### Task statement
Set down, character for character, everything in the records below from the line holding "image of human" down to the line holding "staining of unremarkable", and no other line.

### Given records
--- START ---
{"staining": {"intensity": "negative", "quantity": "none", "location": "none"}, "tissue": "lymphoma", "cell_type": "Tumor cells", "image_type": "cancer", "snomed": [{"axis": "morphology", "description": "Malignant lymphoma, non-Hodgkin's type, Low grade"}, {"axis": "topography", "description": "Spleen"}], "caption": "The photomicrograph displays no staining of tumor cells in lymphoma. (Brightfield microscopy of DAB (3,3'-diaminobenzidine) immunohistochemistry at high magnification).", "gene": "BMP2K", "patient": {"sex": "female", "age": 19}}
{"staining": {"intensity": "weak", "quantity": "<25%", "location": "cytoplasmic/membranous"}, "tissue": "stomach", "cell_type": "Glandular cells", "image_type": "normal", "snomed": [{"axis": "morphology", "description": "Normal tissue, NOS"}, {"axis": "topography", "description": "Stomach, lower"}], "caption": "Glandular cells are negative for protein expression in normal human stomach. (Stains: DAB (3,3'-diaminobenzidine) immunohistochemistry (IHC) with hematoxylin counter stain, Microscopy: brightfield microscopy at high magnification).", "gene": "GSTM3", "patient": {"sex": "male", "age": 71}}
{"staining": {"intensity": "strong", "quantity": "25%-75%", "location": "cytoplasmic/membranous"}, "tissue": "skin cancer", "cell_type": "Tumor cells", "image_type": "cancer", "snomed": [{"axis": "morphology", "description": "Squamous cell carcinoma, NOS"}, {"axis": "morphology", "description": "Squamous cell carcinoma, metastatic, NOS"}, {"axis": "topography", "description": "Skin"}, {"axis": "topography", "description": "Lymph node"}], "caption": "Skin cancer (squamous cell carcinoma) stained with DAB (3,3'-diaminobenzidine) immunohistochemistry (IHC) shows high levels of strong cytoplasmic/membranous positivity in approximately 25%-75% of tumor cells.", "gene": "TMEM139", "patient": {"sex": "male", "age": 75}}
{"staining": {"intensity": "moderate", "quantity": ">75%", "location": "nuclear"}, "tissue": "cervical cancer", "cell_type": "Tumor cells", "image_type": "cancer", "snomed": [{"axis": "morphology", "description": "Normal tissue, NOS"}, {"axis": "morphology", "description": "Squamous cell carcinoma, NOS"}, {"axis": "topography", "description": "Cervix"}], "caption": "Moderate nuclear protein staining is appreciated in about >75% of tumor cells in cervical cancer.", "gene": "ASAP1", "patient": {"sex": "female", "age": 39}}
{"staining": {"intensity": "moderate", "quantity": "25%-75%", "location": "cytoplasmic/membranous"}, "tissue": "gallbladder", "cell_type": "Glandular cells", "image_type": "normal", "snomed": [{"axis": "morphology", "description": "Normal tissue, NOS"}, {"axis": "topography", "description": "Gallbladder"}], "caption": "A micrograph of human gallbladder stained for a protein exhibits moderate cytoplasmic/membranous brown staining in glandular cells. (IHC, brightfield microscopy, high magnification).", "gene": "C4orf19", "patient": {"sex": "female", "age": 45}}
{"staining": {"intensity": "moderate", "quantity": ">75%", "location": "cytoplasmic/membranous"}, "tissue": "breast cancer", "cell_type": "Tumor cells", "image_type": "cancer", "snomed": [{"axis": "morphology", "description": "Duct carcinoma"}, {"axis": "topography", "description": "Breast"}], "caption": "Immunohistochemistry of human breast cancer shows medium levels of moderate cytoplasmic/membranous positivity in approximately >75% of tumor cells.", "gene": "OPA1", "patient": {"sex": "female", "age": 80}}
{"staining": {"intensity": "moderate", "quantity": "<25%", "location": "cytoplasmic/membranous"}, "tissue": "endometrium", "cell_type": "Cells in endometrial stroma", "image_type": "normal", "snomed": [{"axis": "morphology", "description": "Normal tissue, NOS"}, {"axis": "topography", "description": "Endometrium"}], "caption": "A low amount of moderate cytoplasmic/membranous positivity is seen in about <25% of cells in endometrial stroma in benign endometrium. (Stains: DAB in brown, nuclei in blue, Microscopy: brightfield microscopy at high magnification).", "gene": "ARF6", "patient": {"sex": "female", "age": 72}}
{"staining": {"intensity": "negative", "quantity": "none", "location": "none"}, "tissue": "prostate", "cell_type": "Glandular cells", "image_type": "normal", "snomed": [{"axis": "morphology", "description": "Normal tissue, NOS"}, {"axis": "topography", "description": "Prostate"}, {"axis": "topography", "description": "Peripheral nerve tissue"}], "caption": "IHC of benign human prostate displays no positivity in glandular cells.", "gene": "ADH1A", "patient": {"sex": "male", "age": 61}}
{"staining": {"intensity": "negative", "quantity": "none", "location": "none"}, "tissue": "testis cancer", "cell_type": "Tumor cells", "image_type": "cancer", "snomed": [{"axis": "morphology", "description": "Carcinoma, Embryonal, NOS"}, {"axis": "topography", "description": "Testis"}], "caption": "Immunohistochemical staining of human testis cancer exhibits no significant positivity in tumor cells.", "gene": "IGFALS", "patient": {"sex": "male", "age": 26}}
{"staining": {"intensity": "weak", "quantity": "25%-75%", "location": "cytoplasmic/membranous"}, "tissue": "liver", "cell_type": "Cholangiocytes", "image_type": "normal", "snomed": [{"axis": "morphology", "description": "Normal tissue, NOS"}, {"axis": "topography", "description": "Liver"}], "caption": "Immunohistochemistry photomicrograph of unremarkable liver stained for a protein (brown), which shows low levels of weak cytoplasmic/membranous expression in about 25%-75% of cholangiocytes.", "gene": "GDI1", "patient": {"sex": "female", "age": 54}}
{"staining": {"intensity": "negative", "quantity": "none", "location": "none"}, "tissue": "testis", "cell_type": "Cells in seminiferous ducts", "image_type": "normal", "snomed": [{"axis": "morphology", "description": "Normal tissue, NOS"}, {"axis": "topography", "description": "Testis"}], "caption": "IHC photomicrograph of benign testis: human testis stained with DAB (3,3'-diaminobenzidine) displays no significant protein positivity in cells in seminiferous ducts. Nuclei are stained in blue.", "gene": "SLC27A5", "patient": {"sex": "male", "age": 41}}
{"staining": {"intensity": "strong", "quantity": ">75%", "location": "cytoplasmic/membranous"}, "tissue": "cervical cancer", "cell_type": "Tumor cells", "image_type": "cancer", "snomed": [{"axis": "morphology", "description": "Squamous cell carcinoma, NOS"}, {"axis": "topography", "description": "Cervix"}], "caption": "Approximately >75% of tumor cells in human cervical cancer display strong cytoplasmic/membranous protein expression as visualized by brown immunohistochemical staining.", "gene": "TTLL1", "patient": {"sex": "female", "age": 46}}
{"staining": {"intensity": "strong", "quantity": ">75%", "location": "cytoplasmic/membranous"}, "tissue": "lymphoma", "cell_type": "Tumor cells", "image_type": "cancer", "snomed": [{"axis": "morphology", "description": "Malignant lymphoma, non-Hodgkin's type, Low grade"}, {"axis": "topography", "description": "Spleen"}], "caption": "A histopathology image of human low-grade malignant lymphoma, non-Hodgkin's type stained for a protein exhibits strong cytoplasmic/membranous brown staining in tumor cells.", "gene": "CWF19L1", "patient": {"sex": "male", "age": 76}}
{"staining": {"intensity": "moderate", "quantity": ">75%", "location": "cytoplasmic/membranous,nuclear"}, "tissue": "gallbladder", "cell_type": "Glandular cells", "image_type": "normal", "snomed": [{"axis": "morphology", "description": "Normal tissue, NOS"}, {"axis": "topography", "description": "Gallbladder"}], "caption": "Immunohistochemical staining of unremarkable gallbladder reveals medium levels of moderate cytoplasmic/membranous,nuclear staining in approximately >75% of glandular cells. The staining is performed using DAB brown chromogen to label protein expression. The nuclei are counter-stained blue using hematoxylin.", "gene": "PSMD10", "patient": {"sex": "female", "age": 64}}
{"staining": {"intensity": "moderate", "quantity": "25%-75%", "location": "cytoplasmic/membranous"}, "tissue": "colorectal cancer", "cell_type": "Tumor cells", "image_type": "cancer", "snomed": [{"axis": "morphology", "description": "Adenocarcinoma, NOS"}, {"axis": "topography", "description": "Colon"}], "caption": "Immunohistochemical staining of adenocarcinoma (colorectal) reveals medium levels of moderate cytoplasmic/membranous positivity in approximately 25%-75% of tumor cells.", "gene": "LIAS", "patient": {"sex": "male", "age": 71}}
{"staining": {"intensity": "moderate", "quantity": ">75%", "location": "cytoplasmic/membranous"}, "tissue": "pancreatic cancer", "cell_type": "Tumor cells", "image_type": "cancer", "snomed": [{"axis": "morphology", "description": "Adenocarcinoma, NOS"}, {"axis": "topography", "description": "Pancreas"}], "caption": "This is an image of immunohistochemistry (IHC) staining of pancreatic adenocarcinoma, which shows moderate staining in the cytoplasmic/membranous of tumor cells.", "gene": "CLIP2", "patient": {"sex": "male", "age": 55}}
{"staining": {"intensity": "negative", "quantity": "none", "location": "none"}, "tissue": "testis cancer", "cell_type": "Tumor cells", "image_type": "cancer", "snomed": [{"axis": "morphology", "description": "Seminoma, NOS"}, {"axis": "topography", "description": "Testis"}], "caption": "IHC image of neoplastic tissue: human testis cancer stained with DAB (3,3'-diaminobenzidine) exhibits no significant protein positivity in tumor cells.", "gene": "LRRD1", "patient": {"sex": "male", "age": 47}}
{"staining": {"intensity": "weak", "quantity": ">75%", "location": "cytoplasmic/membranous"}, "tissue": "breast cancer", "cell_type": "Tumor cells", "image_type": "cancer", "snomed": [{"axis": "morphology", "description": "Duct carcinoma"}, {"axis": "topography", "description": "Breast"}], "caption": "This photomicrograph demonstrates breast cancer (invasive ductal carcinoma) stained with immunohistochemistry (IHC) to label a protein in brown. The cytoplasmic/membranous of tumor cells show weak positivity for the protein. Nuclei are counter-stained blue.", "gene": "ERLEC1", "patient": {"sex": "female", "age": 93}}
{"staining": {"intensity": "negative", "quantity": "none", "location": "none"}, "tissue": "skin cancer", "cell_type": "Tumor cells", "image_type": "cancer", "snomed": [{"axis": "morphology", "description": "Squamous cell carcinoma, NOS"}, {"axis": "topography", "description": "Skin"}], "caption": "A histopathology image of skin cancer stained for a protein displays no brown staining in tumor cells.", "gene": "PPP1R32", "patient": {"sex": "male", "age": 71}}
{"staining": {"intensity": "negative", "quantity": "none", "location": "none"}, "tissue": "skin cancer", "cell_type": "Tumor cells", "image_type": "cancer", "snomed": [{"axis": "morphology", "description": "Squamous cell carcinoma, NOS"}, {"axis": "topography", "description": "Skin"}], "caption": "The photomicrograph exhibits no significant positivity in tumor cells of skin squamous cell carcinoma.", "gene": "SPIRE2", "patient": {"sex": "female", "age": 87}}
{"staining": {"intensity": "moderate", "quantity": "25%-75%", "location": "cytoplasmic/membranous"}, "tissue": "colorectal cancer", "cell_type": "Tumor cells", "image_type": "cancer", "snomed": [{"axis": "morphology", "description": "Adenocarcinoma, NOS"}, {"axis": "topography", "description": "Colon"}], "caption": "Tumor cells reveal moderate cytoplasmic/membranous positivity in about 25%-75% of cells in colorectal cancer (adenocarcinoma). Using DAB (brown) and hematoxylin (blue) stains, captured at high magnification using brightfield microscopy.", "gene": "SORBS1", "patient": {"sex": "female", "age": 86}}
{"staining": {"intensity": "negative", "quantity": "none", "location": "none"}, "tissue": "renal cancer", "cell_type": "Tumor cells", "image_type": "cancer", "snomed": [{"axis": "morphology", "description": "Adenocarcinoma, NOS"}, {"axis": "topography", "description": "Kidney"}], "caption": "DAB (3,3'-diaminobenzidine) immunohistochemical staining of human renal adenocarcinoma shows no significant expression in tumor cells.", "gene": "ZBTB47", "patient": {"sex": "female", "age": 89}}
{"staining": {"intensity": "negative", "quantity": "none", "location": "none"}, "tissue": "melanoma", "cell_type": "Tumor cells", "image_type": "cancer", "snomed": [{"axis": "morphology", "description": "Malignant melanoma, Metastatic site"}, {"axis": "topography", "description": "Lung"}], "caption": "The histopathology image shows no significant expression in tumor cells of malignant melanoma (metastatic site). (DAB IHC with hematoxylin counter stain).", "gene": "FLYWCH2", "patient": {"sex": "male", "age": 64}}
--- END ---
### Reply to the task
{"staining": {"intensity": "strong", "quantity": ">75%", "location": "cytoplasmic/membranous"}, "tissue": "lymphoma", "cell_type": "Tumor cells", "image_type": "cancer", "snomed": [{"axis": "morphology", "description": "Malignant lymphoma, non-Hodgkin's type, Low grade"}, {"axis": "topography", "description": "Spleen"}], "caption": "A histopathology image of human low-grade malignant lymphoma, non-Hodgkin's type stained for a protein exhibits strong cytoplasmic/membranous brown staining in tumor cells.", "gene": "CWF19L1", "patient": {"sex": "male", "age": 76}}
{"staining": {"intensity": "moderate", "quantity": ">75%", "location": "cytoplasmic/membranous,nuclear"}, "tissue": "gallbladder", "cell_type": "Glandular cells", "image_type": "normal", "snomed": [{"axis": "morphology", "description": "Normal tissue, NOS"}, {"axis": "topography", "description": "Gallbladder"}], "caption": "Immunohistochemical staining of unremarkable gallbladder reveals medium levels of moderate cytoplasmic/membranous,nuclear staining in approximately >75% of glandular cells. The staining is performed using DAB brown chromogen to label protein expression. The nuclei are counter-stained blue using hematoxylin.", "gene": "PSMD10", "patient": {"sex": "female", "age": 64}}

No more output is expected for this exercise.